Engager le dialogue avec François Bayrou, pour obtenir de sa part sinon un soutien du moins une préférence. C’est finalement la solution retenue par Ségolène Royal, qui, lundi, à Valence, a décidé de lui proposer « un dialogue public sur la base du pacte présidentiel portant sur la rénovation de la République, l’État impartial, le refus des tensions, l’appel au peuple français pour la relance de l’Europe, les priorités éducative et écologique » . François Bayrou devait donner une conférence de presse mercredi.

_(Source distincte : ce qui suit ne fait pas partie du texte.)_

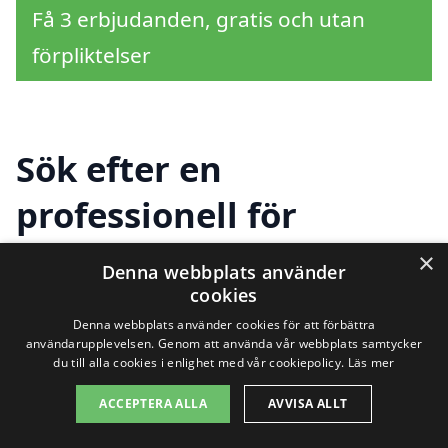
Få 3 erbjudanden, gratis och utan
förpliktelser
Sök efter en
professionell för
kontorsstädning i
×
Denna webbplats använder
cookies
andra städer nära
Denna webbplats använder cookies för att förbättra
Sturkö
användarupplevelsen. Genom att använda vår webbplats samtycker
du till alla cookies i enlighet med vår cookiepolicy.
Läs mer
ACCEPTERA ALLA
AVVISA ALLT
Att hitta pålitlig och professionell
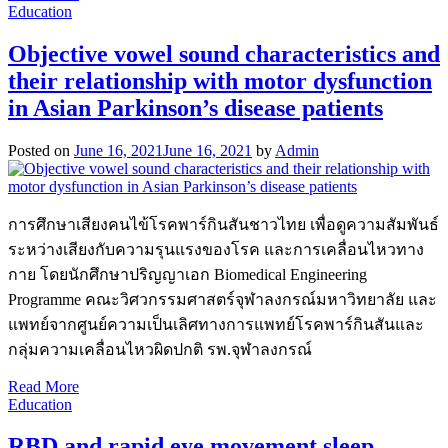
Education
Objective vowel sound characteristics and
their relationship with motor dysfunction
in Asian Parkinson’s disease patients
Posted on
June 16, 2021
June 16, 2021
by
Admin
การศึกษาเสียงคนไข้โรคพาร์กินสันชาวไทย เพื่อดูความสัมพันธ์
ระหว่างเสียงกับความรุนแรงของโรค และการเคลื่อนไหวทาง
กาย โดยนักศึกษาปริญญาเอก Biomedical Engineering
Programme คณะวิศวกรรมศาสตร์จุฬาลงกรณ์มหาวิทยาลัย และ
แพทย์จากศูนย์ความเป็นเลิศทางการแพทย์โรคพาร์กินสันและ
กลุ่มความเคลื่อนไหวผิดปกติ รพ.จุฬาลงกรณ์
Read More
Education
RBD and rapid eye movement sleep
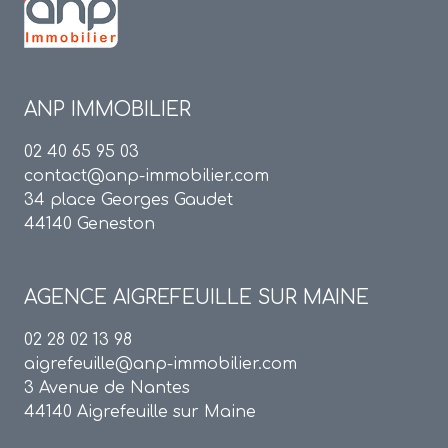
ANP IMMOBILIER
02 40 65 95 03
contact@anp-immobilier.com
34 place Georges Gaudet
44140 Geneston
AGENCE
AIGREFEUILLE SUR MAINE
02 28 02 13 98
aigrefeuille@anp-immobilier.com
3 Avenue de Nantes
44140 Aigrefeuille sur Maine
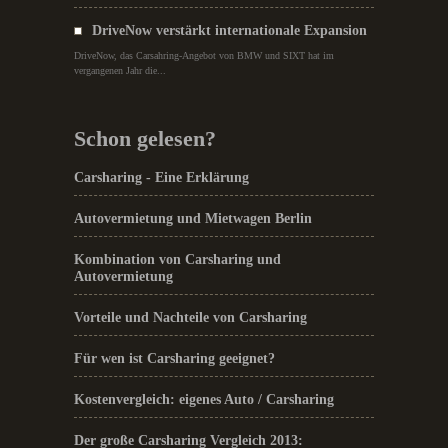
DriveNow verstärkt internationale Expansion
DriveNow, das Carsahring-Angebot von BMW und SIXT hat im
vergangenen Jahr die...
Schon gelesen?
Carsharing - Eine Erklärung
Autovermietung und Mietwagen Berlin
Kombination von Carsharing und
Autovermietung
Vorteile und Nachteile von Carsharing
Für wen ist Carsharing geeignet?
Kostenvergleich: eigenes Auto / Carsharing
Der große Carsharing Vergleich 2013:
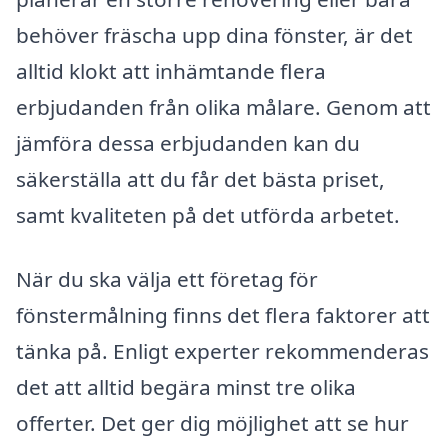
behöver fräscha upp dina fönster, är det
alltid klokt att inhämtande flera
erbjudanden från olika målare. Genom att
jämföra dessa erbjudanden kan du
säkerställa att du får det bästa priset,
samt kvaliteten på det utförda arbetet.
När du ska välja ett företag för
fönstermålning finns det flera faktorer att
tänka på. Enligt experter rekommenderas
det att alltid begära minst tre olika
offerter. Det ger dig möjlighet att se hur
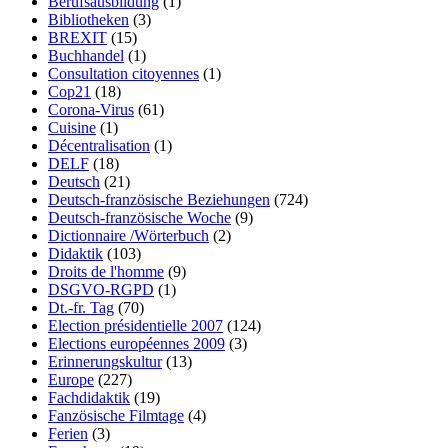
Berufsausbildung
(1)
Bibliotheken
(3)
BREXIT
(15)
Buchhandel
(1)
Consultation citoyennes
(1)
Cop21
(18)
Corona-Virus
(61)
Cuisine
(1)
Décentralisation
(1)
DELF
(18)
Deutsch
(21)
Deutsch-französische Beziehungen
(724)
Deutsch-französische Woche
(9)
Dictionnaire /Wörterbuch
(2)
Didaktik
(103)
Droits de l'homme
(9)
DSGVO-RGPD
(1)
Dt.-fr. Tag
(70)
Election présidentielle 2007
(124)
Elections européennes 2009
(3)
Erinnerungskultur
(13)
Europe
(227)
Fachdidaktik
(19)
Fanzösische Filmtage
(4)
Ferien
(3)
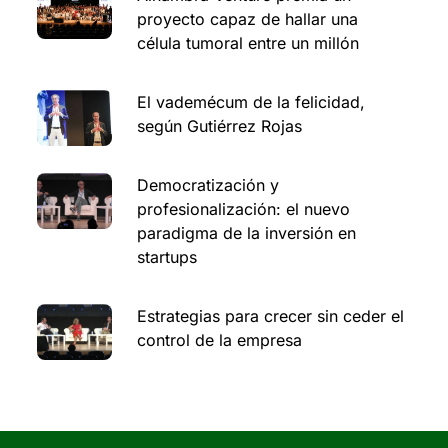
proyecto capaz de hallar una
célula tumoral entre un millón
El vademécum de la felicidad,
según Gutiérrez Rojas
Democratización y
profesionalización: el nuevo
paradigma de la inversión en
startups
Estrategias para crecer sin ceder el
control de la empresa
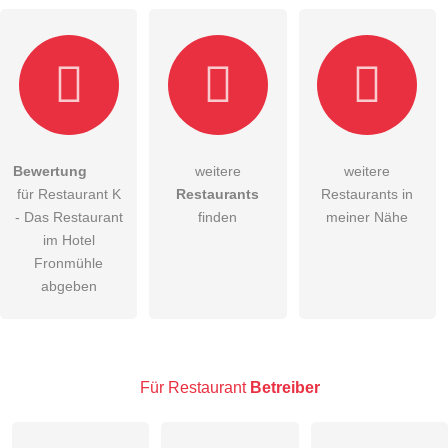
Hiermit akzeptiere ich die
AGB
.
Bewertung
weitere
weitere
für Restaurant K
Restaurants
Restaurants in
Die
Datenschutzerklärung
habe ich zur Kenntnis genommen.
- Das Restaurant
finden
meiner Nähe
öffentliche Frage stellen
im Hotel
Abbrechen
Fronmühle
Hinweis:
Bitte beachten Sie, öffentliche Fragen sind
für alle
abgeben
Besucher sichtbar
.
Klicken Sie hier um eine
individuelle Frage
an den
Restaurant-Eintrag zu stellen
.
Für Restaurant
Betreiber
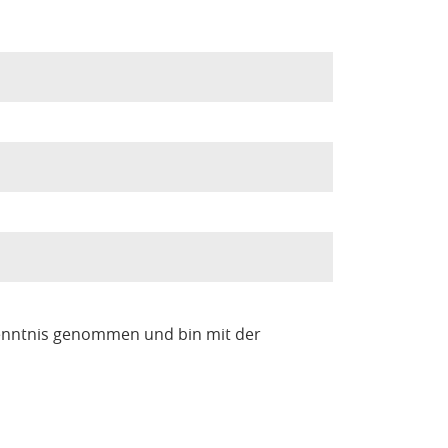
enntnis genommen und bin mit der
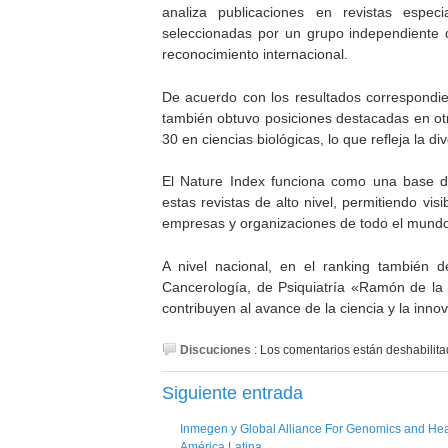
analiza publicaciones en revistas espec
seleccionadas por un grupo independiente de
reconocimiento internacional.
De acuerdo con los resultados correspondien
también obtuvo posiciones destacadas en otras
30 en ciencias biológicas, lo que refleja la di
El Nature Index funciona como una base de
estas revistas de alto nivel, permitiendo visi
empresas y organizaciones de todo el mundo
A nivel nacional, en el ranking también d
Cancerología, de Psiquiatría «Ramón de la 
contribuyen al avance de la ciencia y la innov
Discuciones
:
Los comentarios están deshabilita
Siguiente entrada
Inmegen y Global Alliance For Genomics and Heal
América Latina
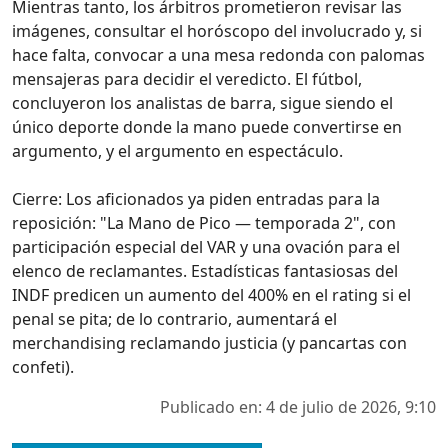
Mientras tanto, los árbitros prometieron revisar las
imágenes, consultar el horóscopo del involucrado y, si
hace falta, convocar a una mesa redonda con palomas
mensajeras para decidir el veredicto. El fútbol,
concluyeron los analistas de barra, sigue siendo el
único deporte donde la mano puede convertirse en
argumento, y el argumento en espectáculo.
Cierre: Los aficionados ya piden entradas para la
reposición: "La Mano de Pico — temporada 2", con
participación especial del VAR y una ovación para el
elenco de reclamantes. Estadísticas fantasiosas del
INDF predicen un aumento del 400% en el rating si el
penal se pita; de lo contrario, aumentará el
merchandising reclamando justicia (y pancartas con
confeti).
Publicado en: 4 de julio de 2026, 9:10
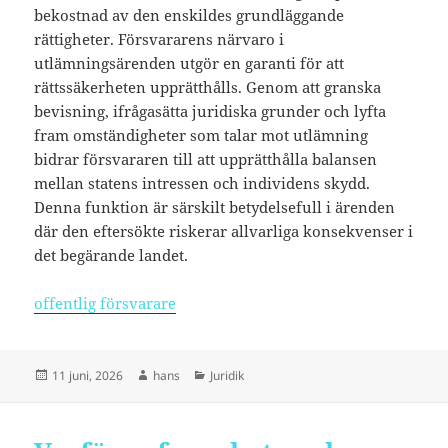
bekostnad av den enskildes grundläggande
rättigheter. Försvararens närvaro i
utlämningsärenden utgör en garanti för att
rättssäkerheten upprätthålls. Genom att granska
bevisning, ifrågasätta juridiska grunder och lyfta
fram omständigheter som talar mot utlämning
bidrar försvararen till att upprätthålla balansen
mellan statens intressen och individens skydd.
Denna funktion är särskilt betydelsefull i ärenden
där den eftersökte riskerar allvarliga konsekvenser i
det begärande landet.
offentlig försvarare
Postat
Författare
Kategorier
11 juni, 2026
hans
Juridik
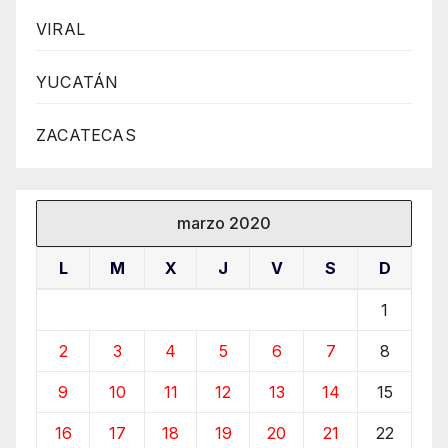
VIRAL
YUCATÁN
ZACATECAS
marzo 2020
L
M
X
J
V
S
D
1
2
3
4
5
6
7
8
9
10
11
12
13
14
15
16
17
18
19
20
21
22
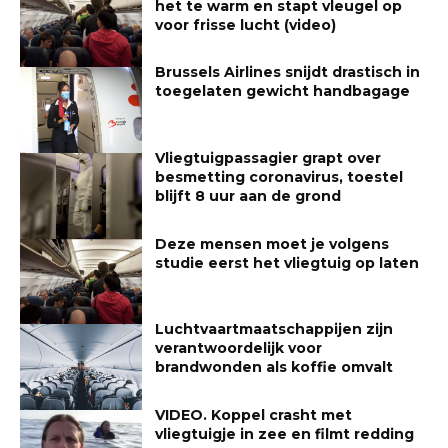
het te warm en stapt vleugel op
voor frisse lucht (video)
Brussels Airlines snijdt drastisch in
toegelaten gewicht handbagage
Vliegtuigpassagier grapt over
besmetting coronavirus, toestel
blijft 8 uur aan de grond
Deze mensen moet je volgens
studie eerst het vliegtuig op laten
Luchtvaartmaatschappijen zijn
verantwoordelijk voor
brandwonden als koffie omvalt
VIDEO. Koppel crasht met
vliegtuigje in zee en filmt redding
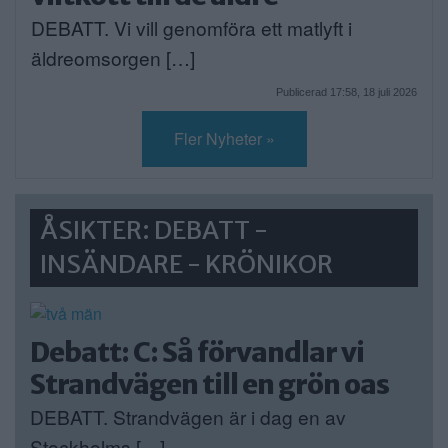
DEBATT. Vi vill genomföra ett matlyft i
äldreomsorgen […]
Publicerad 17:58, 18 juli 2026
Fler Nyheter »
ÅSIKTER: DEBATT -
INSÄNDARE - KRÖNIKOR
Debatt: C: Så förvandlar vi
Strandvägen till en grön oas
DEBATT. Strandvägen är i dag en av
Stockholms […]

La question d’un rapprochement PS-UDF n’est pas nouvelle. C’est parce qu’ils la craignaient que les fabiusiens et le NPS avaient fait préciser dans la synthèse adoptée au congrès du Mans que le PS n’envisageait d’alliance qu’à gauche. À une semaine du premier tour, cette perspective avait été spectaculairement défendue par Michel Rocard, puis Bernard Kouchner et Claude Allègre, qui avaient invité la candidate à rechercher une telle alliance pour faire face au danger que représente Nicolas Sarkozy. L’ancien Premier ministre a redit lundi qu’il préfère une « victoire un peu compromettante » à une « défaite honorable » . Dominique Strauss-Kahn, plus prudent, s’était contenté d’évoquer auparavant la possibilité qu’ « une majorité politique nouvelle » se crée à l’issue de l’élection présidentielle, dans un entretien au Monde , le 10 mars.

Au lendemain d’un week-end durant lequel les socialistes italiens et les démocrates-chrétiens de la Marguerite ont engagé la fusion de leurs deux formations le président du Conseil italien, Romano Prodi, a par avance béni une éventuelle alliance PS-UDF, estimant que « ce serait un élément de clarté et de mise en ordre dans le schéma politique français » . Si certains socialistes français sont prêts, à contre-coeur, à bouger l’axe du PS pour l’emporter, plus rares sont ceux qui envisagent de redéfinir le périmètre de la gauche, à l’italienne.